Data excerpts:
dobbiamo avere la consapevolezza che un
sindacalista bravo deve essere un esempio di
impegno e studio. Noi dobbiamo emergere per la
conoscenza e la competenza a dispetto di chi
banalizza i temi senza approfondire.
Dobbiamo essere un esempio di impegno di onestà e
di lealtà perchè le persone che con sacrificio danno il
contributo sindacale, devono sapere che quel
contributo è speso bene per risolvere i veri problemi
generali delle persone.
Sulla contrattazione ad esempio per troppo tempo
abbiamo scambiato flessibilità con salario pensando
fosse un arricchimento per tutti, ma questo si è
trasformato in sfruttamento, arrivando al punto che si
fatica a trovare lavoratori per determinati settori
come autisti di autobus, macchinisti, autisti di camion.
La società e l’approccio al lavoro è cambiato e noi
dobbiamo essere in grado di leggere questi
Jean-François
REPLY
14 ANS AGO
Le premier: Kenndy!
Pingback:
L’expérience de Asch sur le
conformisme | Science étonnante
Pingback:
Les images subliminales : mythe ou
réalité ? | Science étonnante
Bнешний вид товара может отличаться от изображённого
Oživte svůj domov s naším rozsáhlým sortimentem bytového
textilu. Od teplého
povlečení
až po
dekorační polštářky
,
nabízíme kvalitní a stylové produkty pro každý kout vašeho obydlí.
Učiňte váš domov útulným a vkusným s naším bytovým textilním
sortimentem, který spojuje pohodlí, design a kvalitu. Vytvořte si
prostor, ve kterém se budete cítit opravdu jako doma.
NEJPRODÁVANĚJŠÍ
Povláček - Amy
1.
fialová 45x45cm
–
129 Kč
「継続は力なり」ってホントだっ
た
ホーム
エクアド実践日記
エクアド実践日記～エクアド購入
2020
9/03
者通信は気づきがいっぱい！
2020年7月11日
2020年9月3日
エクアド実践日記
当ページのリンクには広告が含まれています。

▶ [WHAT IS EXPECTED]
Quote the text of every row above verbatim, keeping each line as it appears.

▶ [EXPECTED ANSWER]
dobbiamo avere la consapevolezza che un
sindacalista bravo deve essere un esempio di
impegno e studio. Noi dobbiamo emergere per la
conoscenza e la competenza a dispetto di chi
banalizza i temi senza approfondire.
Dobbiamo essere un esempio di impegno di onestà e
di lealtà perchè le persone che con sacrificio danno il
contributo sindacale, devono sapere che quel
contributo è speso bene per risolvere i veri problemi
generali delle persone.
Sulla contrattazione ad esempio per troppo tempo
abbiamo scambiato flessibilità con salario pensando
fosse un arricchimento per tutti, ma questo si è
trasformato in sfruttamento, arrivando al punto che si
fatica a trovare lavoratori per determinati settori
come autisti di autobus, macchinisti, autisti di camion.
La società e l’approccio al lavoro è cambiato e noi
dobbiamo essere in grado di leggere questi
Jean-François
REPLY
14 ANS AGO
Le premier: Kenndy!
Pingback:
L’expérience de Asch sur le
conformisme | Science étonnante
Pingback:
Les images subliminales : mythe ou
réalité ? | Science étonnante
Bнешний вид товара может отличаться от изображённого
Oživte svůj domov s naším rozsáhlým sortimentem bytového
textilu. Od teplého
povlečení
až po
dekorační polštářky
,
nabízíme kvalitní a stylové produkty pro každý kout vašeho obydlí.
Učiňte váš domov útulným a vkusným s naším bytovým textilním
sortimentem, který spojuje pohodlí, design a kvalitu. Vytvořte si
prostor, ve kterém se budete cítit opravdu jako doma.
NEJPRODÁVANĚJŠÍ
Povláček - Amy
1.
fialová 45x45cm
–
129 Kč
「継続は力なり」ってホントだっ
た
ホーム
エクアド実践日記
エクアド実践日記～エクアド購入
2020
9/03
者通信は気づきがいっぱい！
2020年7月11日
2020年9月3日
エクアド実践日記
当ページのリンクには広告が含まれています。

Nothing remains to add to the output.